For an event that’s so big, it’s really understated. I didn’t realize how big it was until I went and saw it for myself. I wondered if it was hyped up and was surprised to find that it was not.
“This weekend, the most photographed place was Albuquerque Balloon fiesta,” a voice announced from the radio.
The other thing that I learned was that if you want to get that shot, you’d have to go to the festival for more than one day…
On the second day, I took their park-n-ride shuttle from the mall, which was two miles from where I was staying. I woke up at three and started walking at three-thirty in the dark. Upon arrival and checking in, they had coffee or hot chocolate for us. The buses quickly filled up, and we piled into the third bus.
It was still dark when I arrived, and the morning glow hadn’t started so I grabbed the chili tamales I’ve been hoping to try. New Mexico was famous for their chili, and Albuquerque was famous for their Hatch chili (grown in Hatch). I wasn’t able to tell the difference though. It was spicy, but makes one chili better than another?
Breakfast with red chili tamale
After having a warm breakfast, I wandered into the fields as the “morning glow” of the hot air balloon festival began. The hot air balloons started lighting up for their dawn patrol, which is a group of hot air balloon that they send up to test the fog and flying conditions. Hot air balloons really depended on the weather to fly.
This time, there wasn’t much fog.
Watching the hot air balloons at the festival was a like a gamble. I was fortunate to not have schedule much and had an extra half day to watch the hot air balloons, and the view was worth it.
The second day of the balloon fiesta showed how the sky could be with a hundred of colorful balloons. It was amazing!
Here are a few photos:SkyfulCloser View of the balloonsWith the sunriseThe Three AmigosHot Airballoon Timelapse video
After the morning show, which lasted until around 10, my friends and I went for some festival food. I finally dared to buy a small bucket of ribbon fries which was drizzled in nacho cheese and chili sauce. It was about $10 and a nice comfort snack.

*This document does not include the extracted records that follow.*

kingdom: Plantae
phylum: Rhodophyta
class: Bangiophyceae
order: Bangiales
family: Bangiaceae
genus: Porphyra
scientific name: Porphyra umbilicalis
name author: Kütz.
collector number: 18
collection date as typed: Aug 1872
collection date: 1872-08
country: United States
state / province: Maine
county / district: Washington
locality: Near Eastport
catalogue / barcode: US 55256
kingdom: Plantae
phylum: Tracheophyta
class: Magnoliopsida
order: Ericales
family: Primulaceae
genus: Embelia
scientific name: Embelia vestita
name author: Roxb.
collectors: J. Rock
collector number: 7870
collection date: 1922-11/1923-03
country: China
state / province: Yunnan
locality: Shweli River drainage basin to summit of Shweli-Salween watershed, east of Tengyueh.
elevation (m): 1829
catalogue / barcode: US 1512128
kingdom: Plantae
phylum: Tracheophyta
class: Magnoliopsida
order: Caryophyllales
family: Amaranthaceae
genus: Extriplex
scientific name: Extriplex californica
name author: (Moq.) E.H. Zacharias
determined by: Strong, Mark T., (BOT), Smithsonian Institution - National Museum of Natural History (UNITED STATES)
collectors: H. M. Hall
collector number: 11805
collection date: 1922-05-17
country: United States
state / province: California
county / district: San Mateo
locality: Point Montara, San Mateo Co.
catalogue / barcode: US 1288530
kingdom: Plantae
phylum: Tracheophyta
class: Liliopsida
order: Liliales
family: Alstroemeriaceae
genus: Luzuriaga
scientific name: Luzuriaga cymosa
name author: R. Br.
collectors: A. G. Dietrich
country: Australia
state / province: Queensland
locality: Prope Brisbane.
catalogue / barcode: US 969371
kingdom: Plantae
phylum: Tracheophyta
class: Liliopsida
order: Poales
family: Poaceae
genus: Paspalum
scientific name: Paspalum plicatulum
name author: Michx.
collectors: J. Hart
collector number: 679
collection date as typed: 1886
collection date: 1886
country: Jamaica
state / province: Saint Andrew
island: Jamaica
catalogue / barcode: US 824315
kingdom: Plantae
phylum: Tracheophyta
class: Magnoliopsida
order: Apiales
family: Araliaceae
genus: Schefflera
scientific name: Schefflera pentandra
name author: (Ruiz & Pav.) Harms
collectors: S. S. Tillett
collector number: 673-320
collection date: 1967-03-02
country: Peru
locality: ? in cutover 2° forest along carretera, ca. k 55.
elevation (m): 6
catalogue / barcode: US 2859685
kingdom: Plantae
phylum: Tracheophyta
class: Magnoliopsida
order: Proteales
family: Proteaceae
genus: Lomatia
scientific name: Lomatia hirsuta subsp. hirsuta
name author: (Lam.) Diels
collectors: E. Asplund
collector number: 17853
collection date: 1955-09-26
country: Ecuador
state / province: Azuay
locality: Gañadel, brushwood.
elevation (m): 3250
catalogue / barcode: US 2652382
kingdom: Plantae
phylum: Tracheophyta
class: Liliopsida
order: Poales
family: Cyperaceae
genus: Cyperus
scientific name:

By the time I finished it, the balloons had either flown away or were taken down, and we planned to see Petroglyphs National Park. It was the last stop before I caught an Uber to catch the train going back home.
There are three different locations for the Petroglyphs hike and each was at least a mile from the visitor center. I chose the one that was down south.
Hike and rocks with petroglyphs
California also had petroglyphs, but I was curious to see the petroglyphs in New Mexico. About three-fourth of a mile in, I finally caught the white etching in the rocks. They were smaller than the ones I’ve seen in California in a secluded canyon. Unfortunately, I only had twenty minutes before my ride, and I rushed back after taking a few photos.
The third thing I learned about Albuquerque was that most people I met that weekend were friendly and nice and my driver was no exception. She greeted me with a smile and asked if I mind if she played country music. (I don’t. It was one of my favorites.) We both agreed that country music had good heartfelt stories and the romance that had vanished in modern life.
I wished I could have stayed longer and wander in this city that combined the old southwest with the new, but after a half day in the sun, I was ready to head back. This weekend shocked me with the pouring thunderstorm on the first day, the friends I made on the second day, and the hot air balloons on the the third day. I never knew what kind of adventure to expect. No one can really show you how it’s like. Only you can find out by heading there yourself.
Is the Albuquerque hot air balloon festival worth seeing? Yes, and don’t forget your cameras!